Supplications du peuple ; Moïse les dissuade de tenter la conquête.

2. Quand Moïse leur eut ainsi parlé selon la pensée de Dieu, le peuple fut en proie au chagrin et à la douleur, et supplia Moïse de le réconcilier avec Dieu, et, les arrachant à cette vie vagabonde à travers le désert, de leur donner des villes. Mais il déclara que Dieu n'autoriserait pas pareille tentative : car ce n'était pas à la légère, comme les hommes, que Dieu avait été porté à se courroucer contre eux ; il avait pris une décision bien réfléchie à leur endroit. On ne doit pas juger invraisemblable que Moïse, à lui seul, ait calmé tant de myriades d'hommes en fureur et les fit amenées à plus de mansuétude ; c'est que Dieu, qui l'assistait, prépara le peuple à se laisser convaincre par ses paroles et que souvent, après avoir désobéi, ils se persuadaient de l'inutilité de leur rébellion [par les aventures fâcheuses où ils étaient précipités].

Autorité durable de la législation de Moïse.

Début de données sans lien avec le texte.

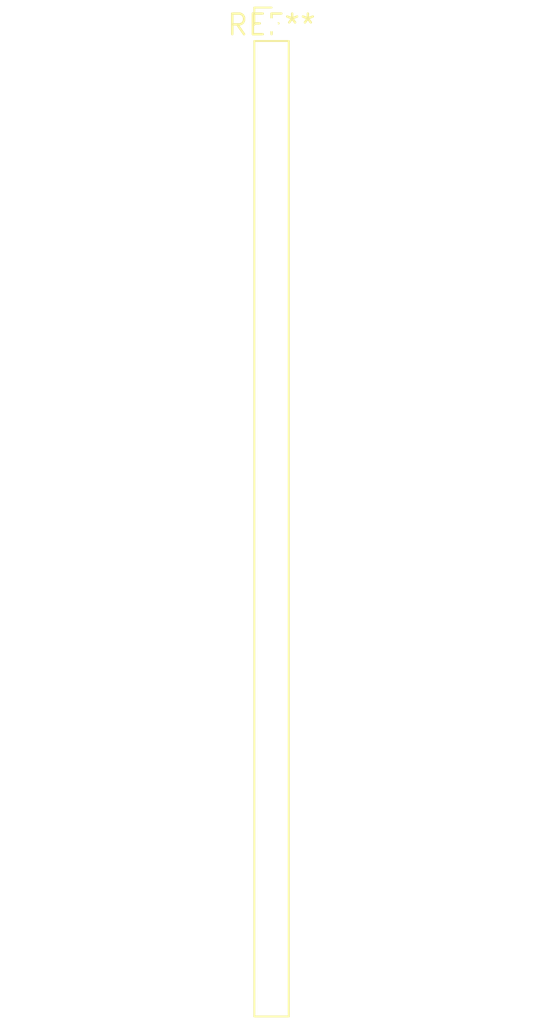
<source format=kicad_pcb>
(kicad_pcb (version 20240108) (generator pcbnew)

  (general
    (thickness 1.6)
  )

  (paper "A4")
  (layers
    (0 "F.Cu" signal)
    (31 "B.Cu" signal)
    (32 "B.Adhes" user "B.Adhesive")
    (33 "F.Adhes" user "F.Adhesive")
    (34 "B.Paste" user)
    (35 "F.Paste" user)
    (36 "B.SilkS" user "B.Silkscreen")
    (37 "F.SilkS" user "F.Silkscreen")
    (38 "B.Mask" user)
    (39 "F.Mask" user)
    (40 "Dwgs.User" user "User.Drawings")
    (41 "Cmts.User" user "User.Comments")
    (42 "Eco1.User" user "User.Eco1")
    (43 "Eco2.User" user "User.Eco2")
    (44 "Edge.Cuts" user)
    (45 "Margin" user)
    (46 "B.CrtYd" user "B.Courtyard")
    (47 "F.CrtYd" user "F.Courtyard")
    (48 "B.Fab" user)
    (49 "F.Fab" user)
    (50 "User.1" user)
    (51 "User.2" user)
    (52 "User.3" user)
    (53 "User.4" user)
    (54 "User.5" user)
    (55 "User.6" user)
    (56 "User.7" user)
    (57 "User.8" user)
    (58 "User.9" user)
  )

  (setup
    (pad_to_mask_clearance 0)
    (pcbplotparams
      (layerselection 0x00010fc_ffffffff)
      (plot_on_all_layers_selection 0x0000000_00000000)
      (disableapertmacros false)
      (usegerberextensions false)
      (usegerberattributes false)
      (usegerberadvancedattributes false)
      (creategerberjobfile false)
      (dashed_line_dash_ratio 12.000000)
      (dashed_line_gap_ratio 3.000000)
      (svgprecision 4)
      (plotframeref false)
      (viasonmask false)
      (mode 1)
      (useauxorigin false)
      (hpglpennumber 1)
      (hpglpenspeed 20)
      (hpglpendiameter 15.000000)
      (dxfpolygonmode false)
      (dxfimperialunits false)
      (dxfusepcbnewfont false)
      (psnegative false)
      (psa4output false)
      (plotreference false)
      (plotvalue false)
      (plotinvisibletext false)
      (sketchpadsonfab false)
      (subtractmaskfromsilk false)
      (outputformat 1)
      (mirror false)
      (drillshape 1)
      (scaleselection 1)
      (outputdirectory "")
    )
  )

  (net 0 "")

  (footprint "PinHeader_1x31_P2.00mm_Vertical" (layer "F.Cu") (at 0 0))

)

</source>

3. L'admiration que ce grand homme excitait par ses vertus et la puissance persuasive de ses discours, il ne l’inspira pas seulement à l'époque où il vécut, il en est digne encore aujourd'hui. Certes, il n'est pas un Hébreu qui n'obéisse, comme s'il était encore là et qu’il dût le châtier d'un manquement, aux lois que Moïse a promulguées, même s'il pouvait les violer en cachette. Et il est bien d'autres témoignages de sa puissance surhumaine : naguère quelques habitants d'au-delà de l'Euphrate, après un voyage de quatre mois entrepris par vénération pour notre temple, effectué au prix de beaucoup de dangers et de dépenses, ayant offert des sacrifices, ne purent pas prendre leur part des chairs sacrées, parce que Moïse les a interdites à ceux qui n'ont pas nos lois ou qui ne sont pas en rapport avec nous par les usages de leurs pères. Les uns alors, sans avoir offert aucun sacrifice, les autres, laissant là leurs sacrifices à moitié accomplis, la plupart ne pouvant même d'aucune façon pénétrer dans le temple, s'en retournèrent, aimant mieux se conformer aux prescriptions de Moïse que d'agir selon leur propre désir, d'ailleurs, ne craignant pas que personne vint leur rien reprocher à ce sujet, mais redoutant seulement leur propre conscience. Ainsi cette législation qui parut émaner de Dieu eut pour effet de faire paraître cet homme encore plus grand que nature. Mais, bien mieux encore, un peu avant la guerre récente, quand Claude gouvernait les Romains et quand Ismaël(os)[3] était grand-prêtre chez nous, la famine ayant sévi dans notre pays, au point qu'un assarôn se vendait quatre drachmes, et qu'on avait apporté pour la fête des azymes 70 cors de larme — ce qui fait 31 (?) médimnes siciliens, ou 41 attiques[4] —, aucun des prêtres n'osa consommer un seul pain, alors qu'un tel dénuement pesait sur le pays, par crainte de la loi et du courroux que montre toujours la divinité même pour des péchés qui échappent à tout contrôle. Ainsi il ne faut pas s'étonner de ce qui s'accomplit alors, quand jusqu'à notre époque les écrits laissés par Moïse ont une telle autorité que les ennemis eux-mêmes conviennent que notre constitution a été établie par Dieu même par l'entremise de Moïse et de ses vertus.
Au reste sur ce sujet que chacun se fasse l'opinion qu'il lui plaira.

[3] Il s'agit ici d'Ismaël ben Phiabi, dont Josèphe reparlera plus loin (Antiquités, XVIII, 2, 2 ; XX, 8, 8) et qui fut grand-prêtre, en effet, peu avant la guerre, de 59 à 61 environ. C'est par erreur, sans doute, que Josèphe place ce pontificat sous Claude, mort en 54. Quelques auteurs, ne pouvant croire à cette méprise de Josèphe, supposent qu'il y eut un autre Ismaël, grand-prêtre au temps de Claude, après Elionaios (44) ou qu'Ismaël n'est autre qu'Elionaios. Mais, outre que Josèphe ne connaît rien de pareil, lui qui est si bien informé sur la succession des grands-prêtres, il dit nettement que cette famine se produisit « peu de temps avant la guerre » : cet Ismaël est donc nécessairement Ismaël ben Phiabi. La Mishna et le Talmud représentent ce grand-prêtre comme un personnage très pieux (Mishna de Sota, IX, 15 ; Para, III, 5 ; Pesahim, 57 a, en bas).

[4] Cette donnée ne concorde pas avec ce que dit Josèphe plus loin (Antiquités, XV, 9, 2) : d'après ce passage, un cor valait dix médimnes attiques.